Мы идем, и каждый из нас уже принадлежит своему предстоящему дню, который начался и солнце которого ощутимо ложится на плечи.

За проходной мы расходимся в разные стороны. Отцу направо, в механическую. Там уже шипит автоген и пробует голос токарный станок. Мне прямо, по разъезженной дороге, которую за два года основательно заляпали бетоном, к стоянке автопарка. На опалубке бункеров вдали копаются фигурки. Оттуда долетают веселые, не утомленные еще жарой и пылью голоса. И один голос кажется мне таким знакомым, что сердце тревожно вздрагивает.

Отец обстоятельно шагает к механической, но я медлю, потому что через несколько шагов он остановится и скажет: «Увеличь зазор в свечах. Будет лучше тянуть. Двигатель поношенный.
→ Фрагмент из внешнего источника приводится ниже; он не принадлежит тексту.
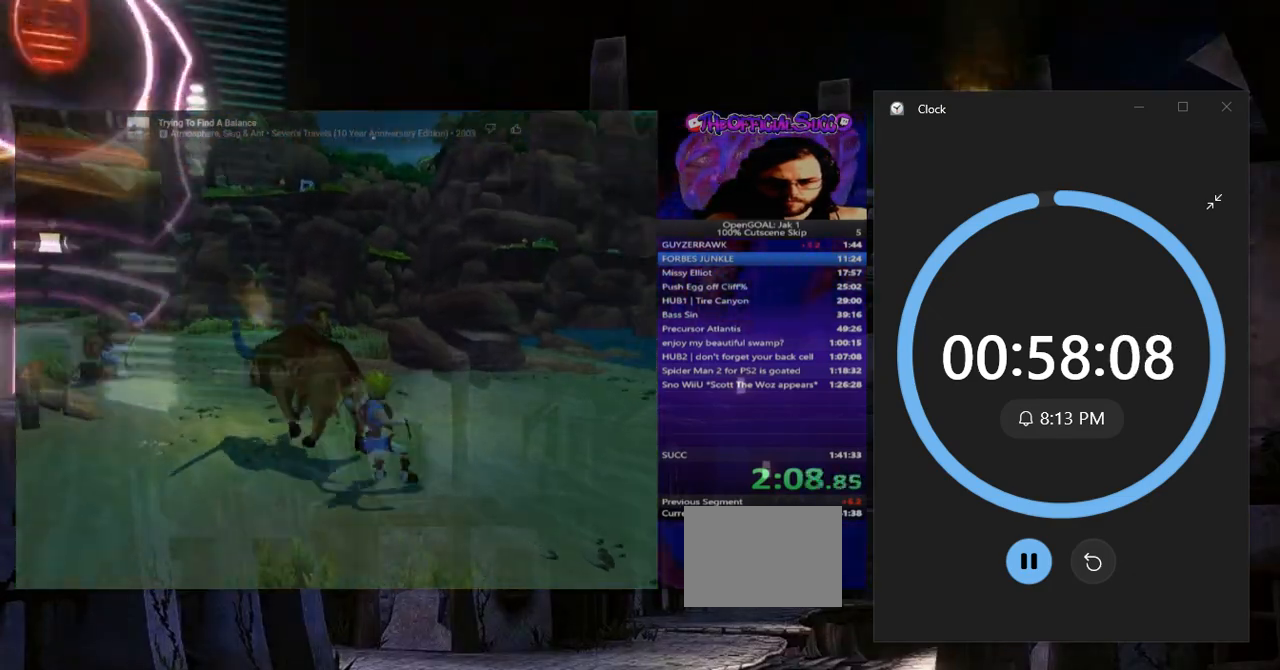
Gameplay with a controller (PlayStation layout); each line is a JSON object with the inputs held at the frame after it. "events" lists button and stick changes between this image and that frame as [ms after this image, input, new state], when the widget could be followed in between. Not read: L3 R3.
{"buttons": [], "left_stick": "left", "right_stick": "down-left", "events": [[233, "left_stick", "up-left"], [350, "left_stick", "left"]]}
Если увеличишь разрыв, не так станет забрызгивать маслом...» Может быть, он скажет что-нибудь другое... Ну, например, посоветует долить аккумуляторные банки, потому что сейчас жарко и электролит быстро испаряется. А крепкий раствор разъедает свинец. Но обязательно он что-нибудь посоветует. И каждый раз я односложно отвечаю:

— Хорошо, батя...

Один за другим, набирая скорость, мимо меня идут на трассу самосвалы. И мне становится необыкновенно удобно стоять на прибитой баллонами обочине, когда шофера, которых я не успеваю попристальнее разглядеть, здороваются со мной из кабин: один снимет на мгновение руку с баранки, чтобы махнуть ею, и приоткроет в улыбке губы; другой молча тряхнет головой и, оторвав взгляд от дороги, поведет глазами в мою сторону; третий вместо приветствия чуть прижимает пальцем кнопку сигнала.

Я ускоряю шаги, увидев издали свой облупленный ГАЗ-93.

Мой самосвал бегает последний сезон. Он честно выполнил все, что от него требовалось: бункера почти готовы, и Валя с девчатами льет последние кубометры бетона.

Осенью его спишут. Он годы будет стоять в дальнем углу двора, волнуя только поселковых мальчишек, и зарастать диким конопляником, пока Федор не решится отбуксировать его в утиль.

Грустно и немного жаль машину. Я еще держу .руки на потрескавшейся баранке, еще злюсь, что сквозь желтое ветровое стекло плохо видно дорогу, но чувствую, что и для меня мой «газик» с каждым новым рейсом уходит в прошлое.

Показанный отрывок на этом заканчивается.